Forums › Ask ACCA Tutor Forums › Ask the Tutor ACCA FR Exams › FVOCI

  • This topic has 1 reply, 2 voices, and was last updated 2 months ago by P2-D2.
Viewing 2 posts - 1 through 2 (of 2 total)
  • Author
    Posts
  • April 2, 2025 at 5:42 am #716444
    zumrudaliyeva
    Participant
    • Topics: 28
    • Replies: 8
    • ☆

    Dear Sir,

    In the following question, I did not quite catch 2 things: 1) why did they use FVOCI? (I thought it should be FVPL, as a default category) 2) in the year-end, why did they not add $500 transaction costs again while revaluing it to $45,000 by multiplying 4.5 with $10,000?

    ABC purchased 10,000 shares on 1 September 20X4, making the election to use the 
    alternative treatment under IFRS 9 Financial Instruments. The shares cost $3.50 each. 
    Transaction costs associated with the purchase were $500. At 31 December 20X4, the shares are trading at $4.50 each. What is the gain to be recognized on these shares for the year ended 31 December 20X4? 

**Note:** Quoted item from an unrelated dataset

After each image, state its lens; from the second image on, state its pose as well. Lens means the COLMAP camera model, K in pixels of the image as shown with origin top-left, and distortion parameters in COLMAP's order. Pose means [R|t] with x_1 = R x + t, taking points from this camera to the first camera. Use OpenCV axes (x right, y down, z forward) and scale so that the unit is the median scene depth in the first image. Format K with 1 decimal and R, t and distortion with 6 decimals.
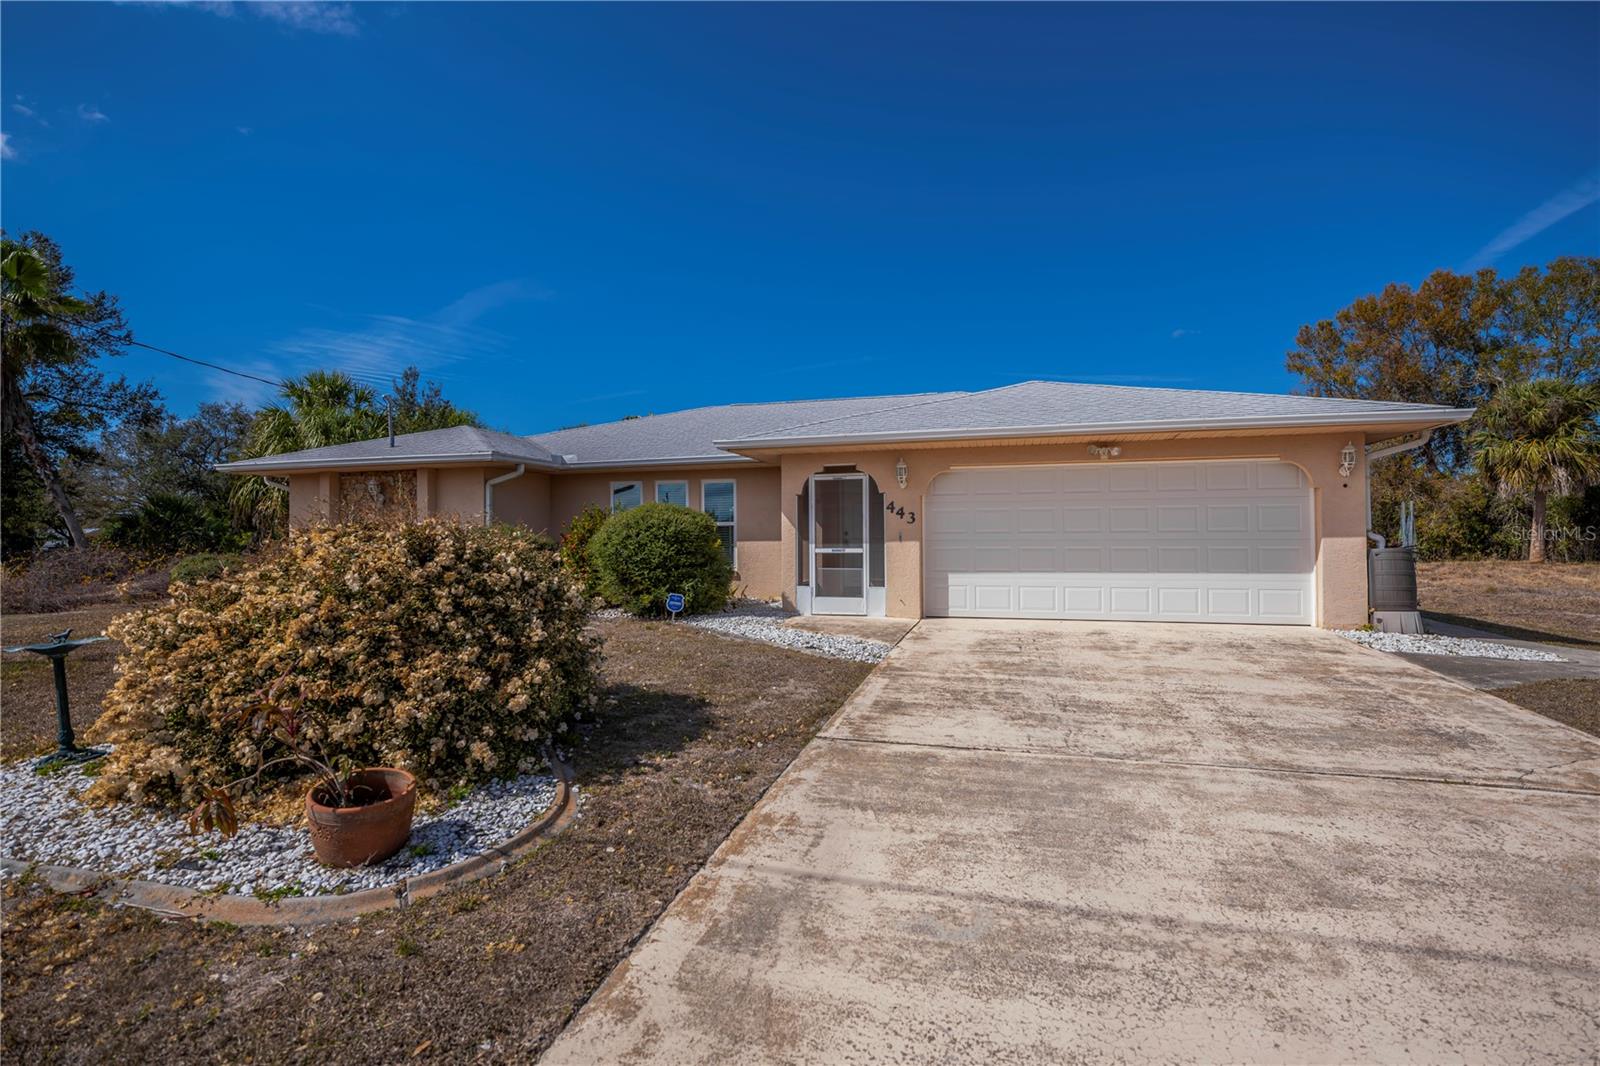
lens RADIAL K [[737.5, 0, 800.0], [0, 737.5, 533.0], [0, 0, 1]] dist [-0.009627, -0.000048]
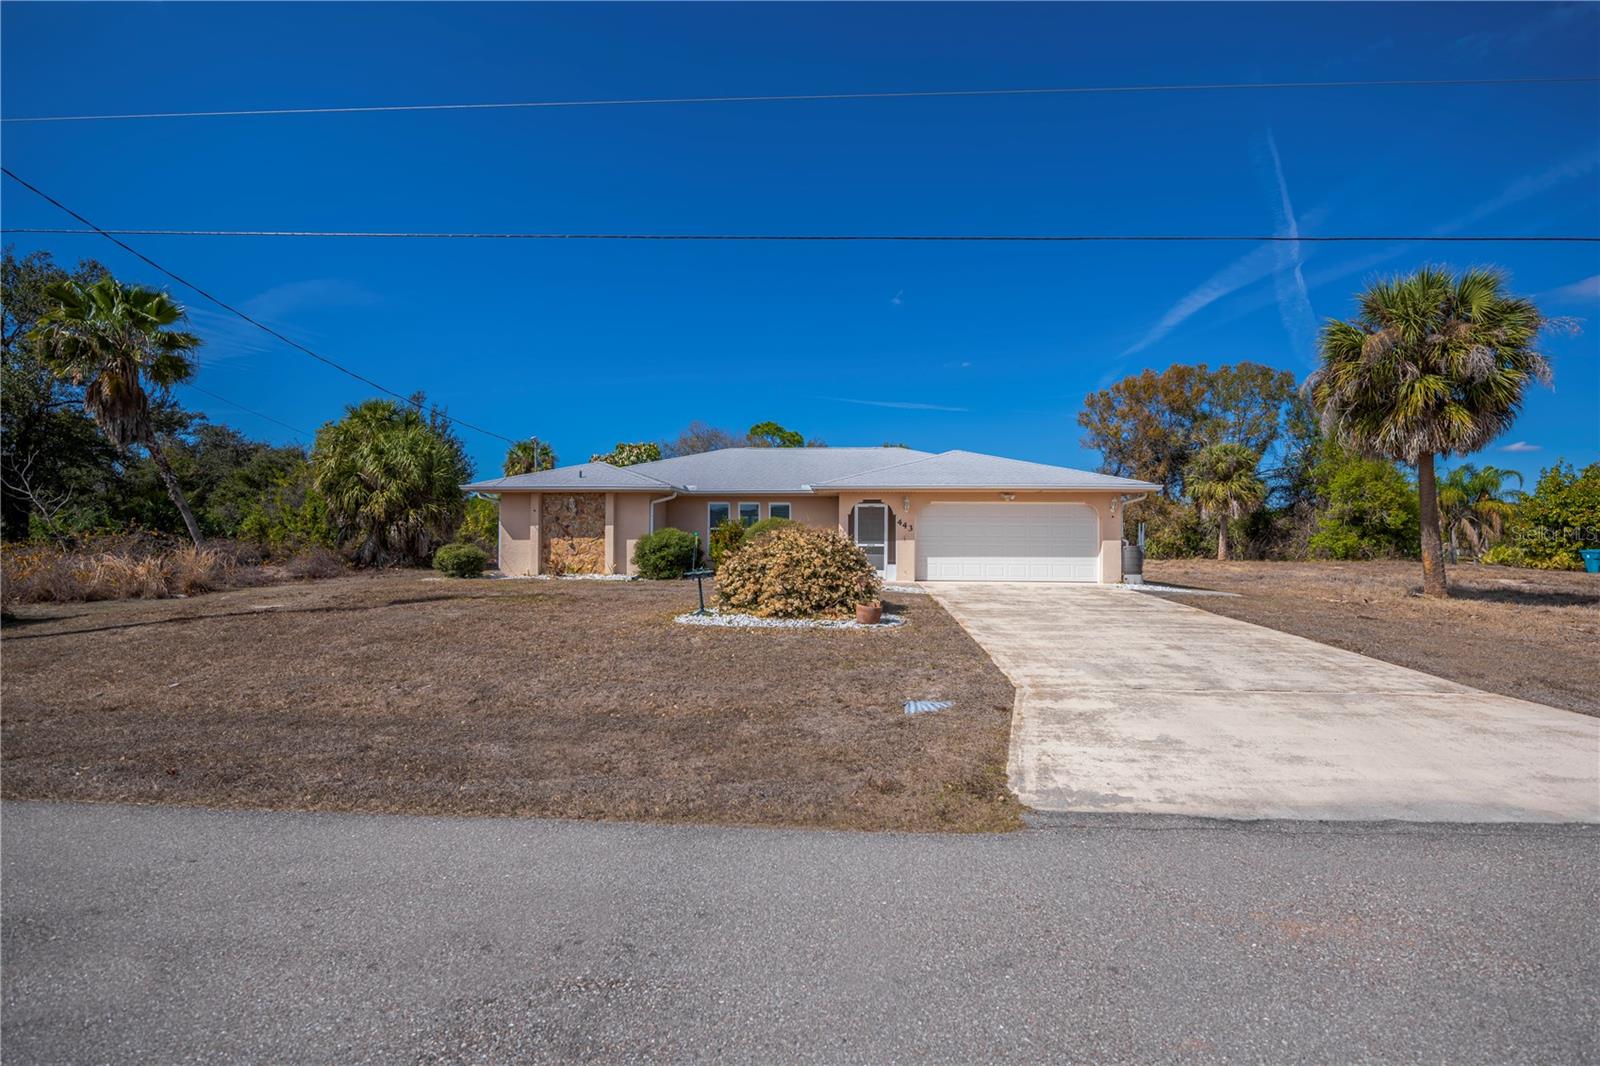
lens RADIAL K [[693.5, 0, 800.0], [0, 693.5, 533.0], [0, 0, 1]] dist [-0.022305, -0.000052]
pose [[0.977790, 0.013697, 0.209140, -0.490145], [-0.012633, 0.999900, -0.006420, 0.006790], [-0.209207, 0.003635, 0.977865, -0.669751]]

    April 8, 2025 at 5:50 pm #716513
    P2-D2
    Keymaster
    • Topics: 4
    • Replies: 7163
    • ☆☆☆☆☆

    Hi,

    You are correct in your understanding of FVTPL being the default category but it says in the question that the business has opted to take the alternative treatment, i.e. FVTOCI.

    In adopting this category the transaction costs are capitalised at initial recognition, we do not need to do anything with them at the reporting date. At the reporting date we work out the FV of the shares as has been done at $45,000, and then look at the movement from the amount recognised at initial recognition.